Isdigerd, on learning the result of the battle of Jalula, quitted Holwan, and retired to Rei, a large town near the Caspian sea, at a short distance from the modern Teheran, thus placing the entire Zagros range between himself and his irresistible foes. A general named Khosru-sum was left behind with a large body of troops, and was bidden to defend Holwan to the last extremity. Instead of remaining, however, within the walls of the stronghold, Khosru-sum rashly led his force to meet that of El Kakaa, who defeated him at Kasr-i-Shirin and entirely dispersed his army. Holwan, being left without protection, surrendered; the conquest of Shirwan, Mahsabadan, and Tekrit followed; and by the close of the year A.D. 637 the banner of the Prophet waved over the whole tract west of Zagros, from Nineveh almost to Susa, or from the Kurnib to the Kuran river.
Another short pause in the Arabian aggressions upon Persia now occurred; but in the year A.D. 639 their attacks were resumed, and the Persians had to submit to further losses. Otba, governor of Busrah, sent an expedition across the Shat-el-Arab into. Susiana, and, supported by the Arab population of the province, which deserted the Persian side, engaged Horrmuzan, the satrap, in two battles, defeated him, and forced him to cede a portion of his territory, including the important city of Ahwaz. Soon afterwards, Ala, governor of Bahrein, conducted in person an expedition into Persia Proper, crossing the Gulf in the rude vessels of the time, and attacking Shehrek, the Persian satrap, who acknowledged the authority of Isdigerd. Here, the Arabs were for once unsuccessful.
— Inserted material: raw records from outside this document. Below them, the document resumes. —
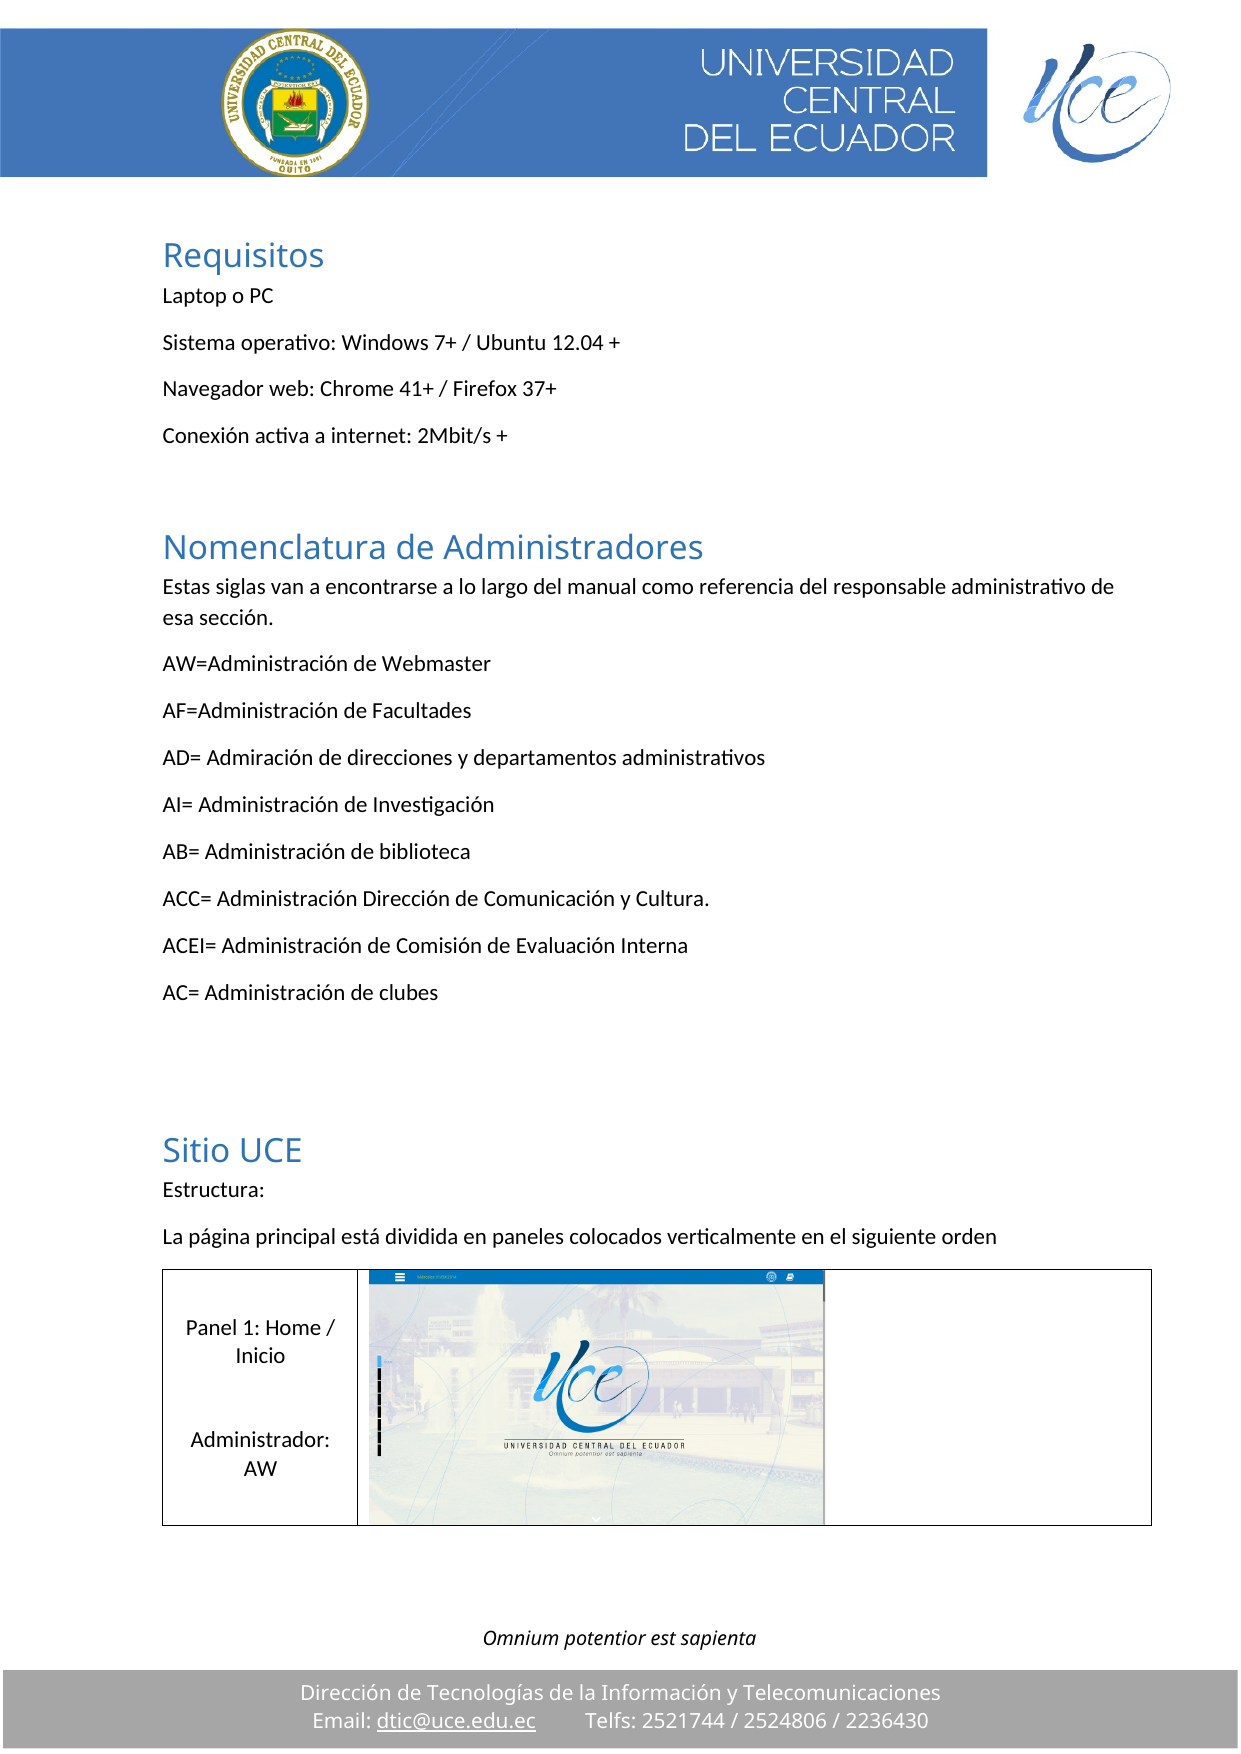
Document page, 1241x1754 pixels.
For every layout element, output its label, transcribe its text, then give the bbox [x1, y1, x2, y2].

table_header [826, 1270, 1151, 1525]
text Estructura: [162, 1176, 1152, 1203]
picture [369, 1270, 826, 1525]
text ACC= Administración Dirección de Comunicación y Cultura. [162, 884, 1152, 912]
text Sistema operativo: Windows 7+ / Ubuntu 12.04 + [162, 328, 1152, 356]
subtitle Sitio UCE [162, 1127, 1152, 1172]
text AW=Administración de Webmaster [162, 649, 1152, 677]
table_header Panel 1: Home / Inicio Administrador: AW [163, 1270, 357, 1525]
text Estas siglas van a encontrarse a lo largo del manual como referencia del responsable administrativo de esa sección. [162, 572, 1152, 631]
text AC= Administración de clubes [162, 978, 1152, 1006]
subtitle Nomenclatura de Administradores [162, 523, 1152, 569]
text AF=Administración de Facultades [162, 696, 1152, 724]
table_header [358, 1270, 369, 1525]
text AD= Admiración de direcciones y departamentos administrativos [162, 743, 1152, 771]
subtitle Requisitos [162, 232, 1152, 277]
text Conexión activa a internet: 2Mbit/s + [162, 421, 1152, 449]
text La página principal está dividida en paneles colocados verticalmente en el siguiente orden [162, 1222, 1152, 1250]
picture [0, 28, 1241, 177]
text AB= Administración de biblioteca [162, 837, 1152, 865]
text ACEI= Administración de Comisión de Evaluación Interna [162, 931, 1152, 959]
text Laptop o PC [162, 281, 1152, 309]
text AI= Administración de Investigación [162, 790, 1152, 818]
text Navegador web: Chrome 41+ / Firefox 37+ [162, 374, 1152, 402]
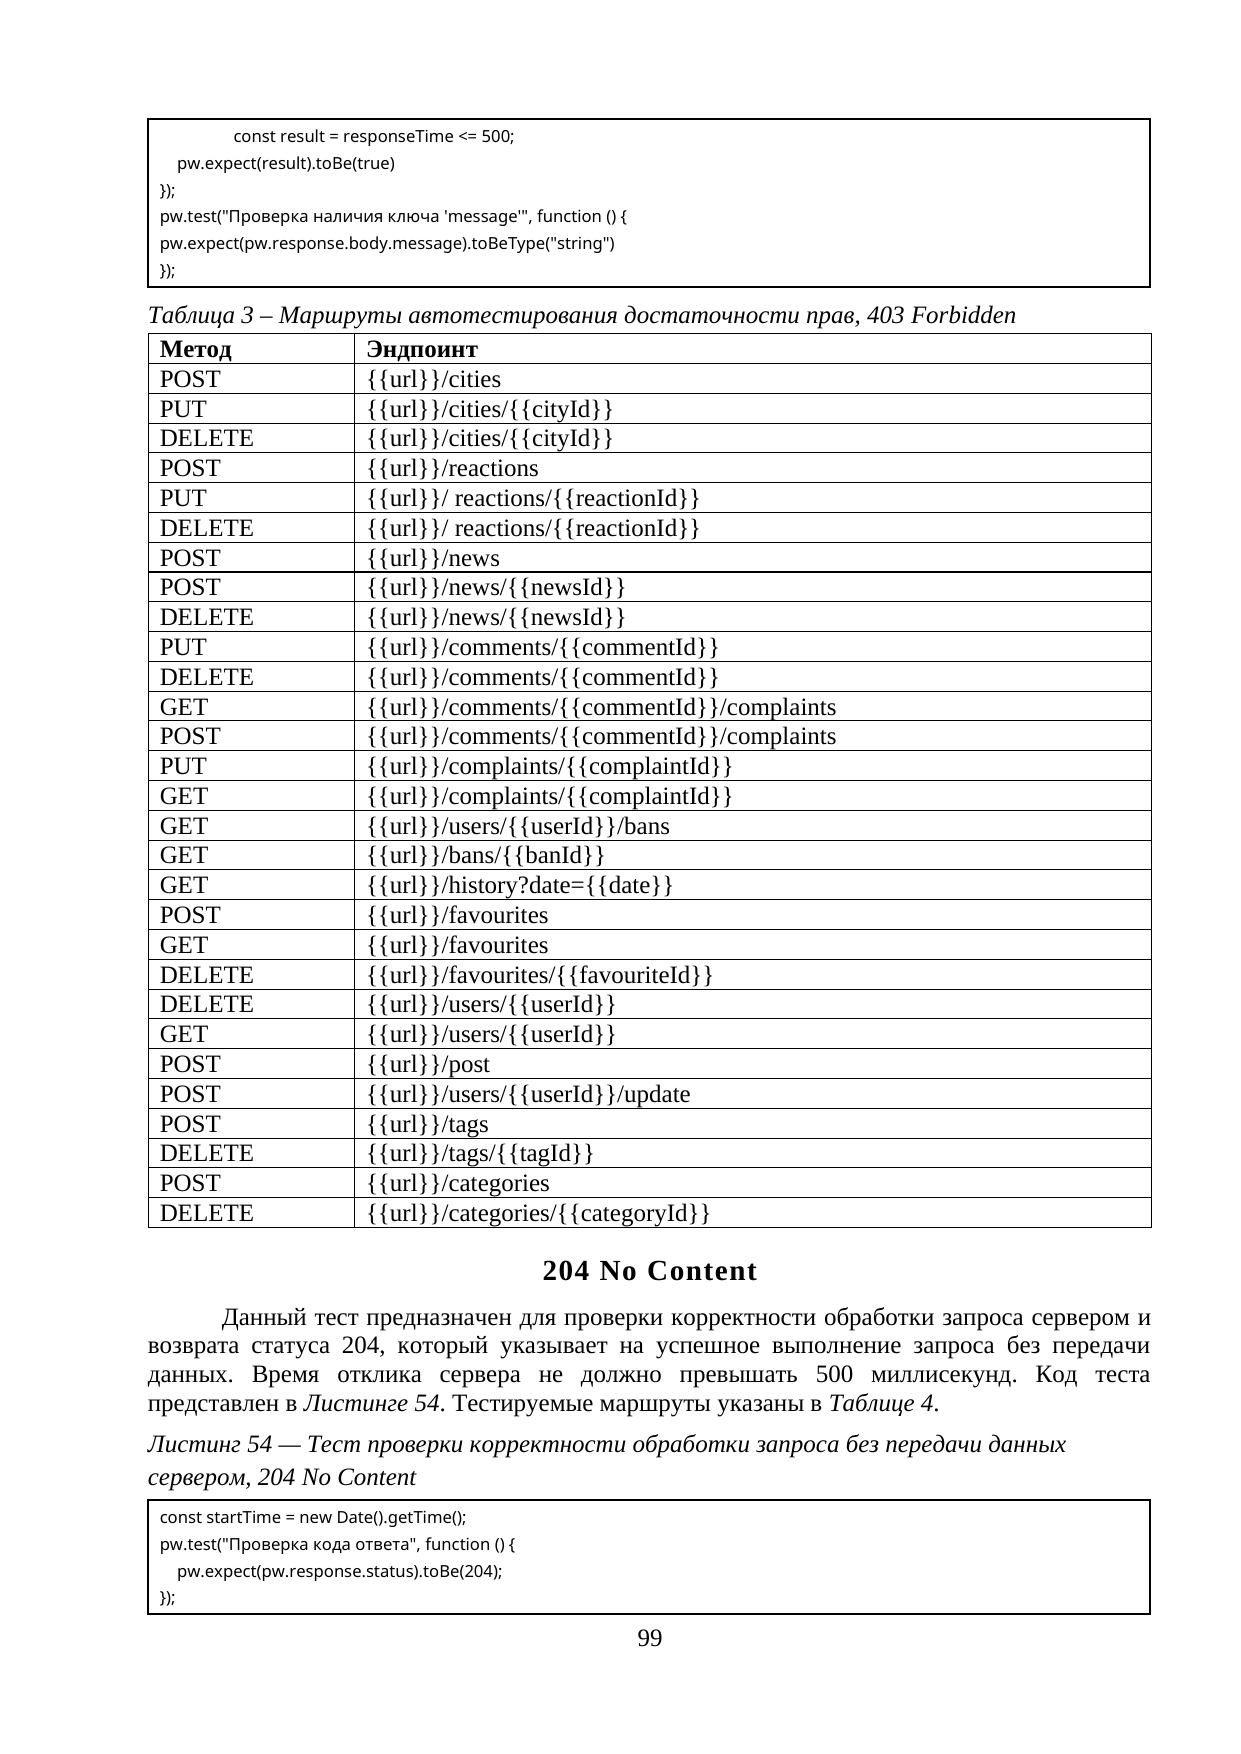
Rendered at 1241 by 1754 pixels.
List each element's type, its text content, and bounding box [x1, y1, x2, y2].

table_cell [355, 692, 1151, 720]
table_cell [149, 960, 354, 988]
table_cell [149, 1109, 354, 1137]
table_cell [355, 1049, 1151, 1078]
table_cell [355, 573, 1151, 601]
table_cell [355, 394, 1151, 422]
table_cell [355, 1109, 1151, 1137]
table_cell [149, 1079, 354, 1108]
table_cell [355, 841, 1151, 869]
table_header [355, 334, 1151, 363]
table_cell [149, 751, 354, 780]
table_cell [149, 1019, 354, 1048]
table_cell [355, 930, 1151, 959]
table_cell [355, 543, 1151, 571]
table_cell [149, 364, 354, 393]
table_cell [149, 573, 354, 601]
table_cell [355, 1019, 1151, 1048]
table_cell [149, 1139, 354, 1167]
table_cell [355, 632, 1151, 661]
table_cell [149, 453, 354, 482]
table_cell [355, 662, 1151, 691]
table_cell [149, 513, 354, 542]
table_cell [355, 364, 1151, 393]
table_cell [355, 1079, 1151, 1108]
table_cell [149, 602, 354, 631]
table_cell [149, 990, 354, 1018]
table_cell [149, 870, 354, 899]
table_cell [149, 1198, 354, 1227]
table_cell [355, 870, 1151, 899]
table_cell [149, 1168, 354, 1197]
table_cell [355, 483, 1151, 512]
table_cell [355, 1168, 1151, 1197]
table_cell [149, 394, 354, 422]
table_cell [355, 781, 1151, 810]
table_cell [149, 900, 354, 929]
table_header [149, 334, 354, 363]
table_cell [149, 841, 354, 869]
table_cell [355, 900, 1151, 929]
text Данный тест предназначен для проверки корректности обработки запроса сервером и возврата статуса 204, который указывает на успешное выполнение запроса без передачи данных. Время отклика сервера не должно превышать 500 миллисекунд. Код теста представлен в Листинге 54. Тестируемые маршруты указаны в Таблице 4. [148, 1302, 1152, 1417]
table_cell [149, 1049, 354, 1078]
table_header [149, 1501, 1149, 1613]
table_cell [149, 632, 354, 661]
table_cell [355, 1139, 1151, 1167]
list Таблица 3 – Маршруты автотестирования достаточности прав, 403 Forbidden [148, 300, 1152, 329]
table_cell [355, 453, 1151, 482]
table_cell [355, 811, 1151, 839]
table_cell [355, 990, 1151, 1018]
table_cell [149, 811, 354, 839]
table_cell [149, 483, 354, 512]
list Листинг 54 — Тест проверки корректности обработки запроса без передачи данных сервером, 204 No Content [148, 1429, 1152, 1491]
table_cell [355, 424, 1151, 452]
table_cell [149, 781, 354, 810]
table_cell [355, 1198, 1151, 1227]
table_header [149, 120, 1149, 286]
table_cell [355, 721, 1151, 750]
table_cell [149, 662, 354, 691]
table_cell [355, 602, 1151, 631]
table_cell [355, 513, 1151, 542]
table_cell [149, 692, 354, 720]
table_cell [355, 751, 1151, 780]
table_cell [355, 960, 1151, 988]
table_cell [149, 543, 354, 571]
subtitle 204 No Content [148, 1253, 1152, 1286]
Shehrek collected a force which Ala was afraid to encounter; the Arab chief retreated to the coast, but found his fleet engulfed by the waves; and it was only with great difficulty that he made his escape by land from the country which he had ventured to invade. He owed his escape to Otba, who sent troops from Busrah to his aid, defeated Shehrek, and rescued his fellow governor from the peril which threatened, him.